The blinds on his office were drawn with sandbags in the windows.
Appointed in August 2020, Budanov has seen his popularity and public profile rise during the war in Ukraine, where he is portrayed as masterminding behind the scenes efforts to retaliate against Russia. In Russian media he is a hate figure.
The Kremlin called “outrageous” a remark he made in May that “until Ukraine’s complete victory, we will continue to kill Russians all over the world.”
Russia has blamed Ukrainian intelligence for the killing of a pro-war Russian blogger and journalist. Kyiv denies involvement. Russian media reported that a Moscow court arrested Budanov in absentia in April on terrorism charges.
The prospect of a spy agency sending assassins to hunt down Ukraine’s enemies has drawn comparisons to Israel’s Mossad. Budanov does not resist the analogy.
“If you’re asking if Mossad is known for eliminating enemies of its state, then we did it and we will do it. We don’t have to create anything because it already exists.”
Budanov began his military career as a special forces agent, serving in the east after Russia illegally annexed Crimea and his proxies took over Ukraine’s eastern fringes. He was wounded three times.

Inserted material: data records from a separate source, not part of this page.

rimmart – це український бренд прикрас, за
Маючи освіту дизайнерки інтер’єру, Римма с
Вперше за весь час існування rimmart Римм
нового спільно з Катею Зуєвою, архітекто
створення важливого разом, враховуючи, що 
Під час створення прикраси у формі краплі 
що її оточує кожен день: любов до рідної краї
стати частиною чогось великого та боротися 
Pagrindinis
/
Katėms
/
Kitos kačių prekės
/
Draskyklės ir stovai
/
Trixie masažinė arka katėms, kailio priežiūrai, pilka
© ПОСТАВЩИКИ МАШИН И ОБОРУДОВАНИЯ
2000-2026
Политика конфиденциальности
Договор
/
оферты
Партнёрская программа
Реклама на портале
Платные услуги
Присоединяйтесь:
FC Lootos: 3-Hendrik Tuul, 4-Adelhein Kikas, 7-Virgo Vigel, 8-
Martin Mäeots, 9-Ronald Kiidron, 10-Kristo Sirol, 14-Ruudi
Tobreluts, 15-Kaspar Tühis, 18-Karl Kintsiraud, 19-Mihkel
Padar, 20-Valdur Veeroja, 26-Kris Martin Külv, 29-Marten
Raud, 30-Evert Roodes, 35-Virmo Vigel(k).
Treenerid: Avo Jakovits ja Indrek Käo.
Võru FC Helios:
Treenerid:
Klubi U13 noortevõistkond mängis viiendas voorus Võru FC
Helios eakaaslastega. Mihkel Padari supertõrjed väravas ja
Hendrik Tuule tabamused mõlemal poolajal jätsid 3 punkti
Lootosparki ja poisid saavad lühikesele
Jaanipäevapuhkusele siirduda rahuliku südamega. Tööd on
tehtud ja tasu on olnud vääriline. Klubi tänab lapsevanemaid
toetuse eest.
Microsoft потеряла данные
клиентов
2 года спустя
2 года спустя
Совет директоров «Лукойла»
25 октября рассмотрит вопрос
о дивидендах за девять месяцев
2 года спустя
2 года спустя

Since taking charge of the spy service, he has been the subject of numerous failed assassination attempts, including a botched car bombing that blew up the assailant.
“The only thing I can say is that they haven’t stopped trying, but I repeat: it’s all for naught,” he said.
In late May, a Russian airstrike hit his headquarters on the Rybalskyi Peninsula in Kiev, sparking Russian media reports that he had been seriously injured. Budanov downplayed its importance.
“It wasn’t her first attempt. But as you can see, here we are once again at the headquarters of this building. When you were outside you could see people walking and working. Everything works as it is.”